Surveillance infections nosocomiales : quid du rôle des IDEL ?

Nous avons interrogé Pierre Parneix, Président de la société d’hygiène hospitalière sur le rôle des IDEL dans la surveillance des maladies nosocomiales.

En chirurgie ambulatoire les IDEL ont pour moi un vrai rôle lorsque des soins sont prescrits à domicile. S'il s'agit de soins locaux, il y a toujours une part de risque infectieux en post opératoire surtout sur une plaie non encore hermétique. Ils peuvent aussi donner l'alerte devant des signes locaux d'infection car l'enjeu ici est d'intervenir vite pour atténuer les conséquences de l'infection.

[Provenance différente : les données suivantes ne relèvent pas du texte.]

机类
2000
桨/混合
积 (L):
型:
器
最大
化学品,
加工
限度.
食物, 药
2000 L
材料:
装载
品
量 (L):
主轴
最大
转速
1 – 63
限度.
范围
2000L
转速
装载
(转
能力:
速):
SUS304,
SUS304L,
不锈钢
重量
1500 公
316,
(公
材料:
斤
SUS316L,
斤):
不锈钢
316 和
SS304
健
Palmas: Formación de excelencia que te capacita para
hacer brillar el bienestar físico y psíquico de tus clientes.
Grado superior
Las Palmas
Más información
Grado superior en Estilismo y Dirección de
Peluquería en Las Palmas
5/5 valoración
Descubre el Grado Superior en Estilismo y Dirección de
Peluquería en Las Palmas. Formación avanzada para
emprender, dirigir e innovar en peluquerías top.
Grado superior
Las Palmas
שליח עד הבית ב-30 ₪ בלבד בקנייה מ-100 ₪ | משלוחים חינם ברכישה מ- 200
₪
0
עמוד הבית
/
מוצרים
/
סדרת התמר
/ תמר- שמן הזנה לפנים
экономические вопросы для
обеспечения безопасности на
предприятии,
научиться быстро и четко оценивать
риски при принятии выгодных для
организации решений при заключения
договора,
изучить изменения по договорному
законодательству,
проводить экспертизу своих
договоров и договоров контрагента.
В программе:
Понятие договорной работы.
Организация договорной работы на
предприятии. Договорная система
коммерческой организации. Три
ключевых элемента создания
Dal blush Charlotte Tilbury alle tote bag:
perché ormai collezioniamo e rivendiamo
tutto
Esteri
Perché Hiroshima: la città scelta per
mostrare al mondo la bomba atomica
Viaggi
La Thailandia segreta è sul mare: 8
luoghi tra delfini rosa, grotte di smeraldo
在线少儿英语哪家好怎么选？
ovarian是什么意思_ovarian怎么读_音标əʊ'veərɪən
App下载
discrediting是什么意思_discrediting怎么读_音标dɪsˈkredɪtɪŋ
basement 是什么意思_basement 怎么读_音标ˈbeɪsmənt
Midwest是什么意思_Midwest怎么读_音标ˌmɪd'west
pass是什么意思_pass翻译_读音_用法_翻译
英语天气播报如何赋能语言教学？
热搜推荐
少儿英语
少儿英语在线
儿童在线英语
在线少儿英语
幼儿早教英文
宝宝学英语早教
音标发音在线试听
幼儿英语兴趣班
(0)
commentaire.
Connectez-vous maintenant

En pré-opératoire, les IDEL ont également un rôle pour optimiser l'hygiène corporelle, en particulier chez le patient obèse. De mon point de vue leur rôle aurait donc une vraie valeur ajoutée en pratique. Enfin, que l’IDEL reformule et éclaircisse les aspects non compris par le patient durant ses consultations aurait du sens pour que celui-ci soit plus compliant aux règles qu'on lui demande d'appliquer.

La question de la surveillance et de la prévention de la résistance aux antibiotiques (RATB), est également centrale, aussi bien en soins de ville qu’en établissement de santé. Cinq missions ont ainsi été définies afin de recueillir des données annuelles et d’émettre, à terme, de nouvelles recommandations dans ce domaine. Il faut poursuivre les actions en faveur du bon usage des antibiotiques. La France par rapport à ses voisins européens consomme beaucoup d'antibiotiques, donc on peut faire des progrès en la matière, assure le Dr Coignard, à la Direction Maladies Infectieuses, Santé Publique France. L'European Centre for Disease Prevention and Control (ECDC) coordonne en ce moment même une enquête de prévalence européenne. La dernière étude date de 2011-2012. Les nouveaux résultats devraient être dévoilés en novembre 2018.

Note

  1. Cette 6e enquête coordonnée par Santé Publique France, et menée en partenariat avec 5 Centres d’Appui pour la prévention des infections associées aux soins (Cpias), porte sur les mois de mai et de juin 2017, et a été réalisée auprès de 403 établissements de santé et de 80 988 patients.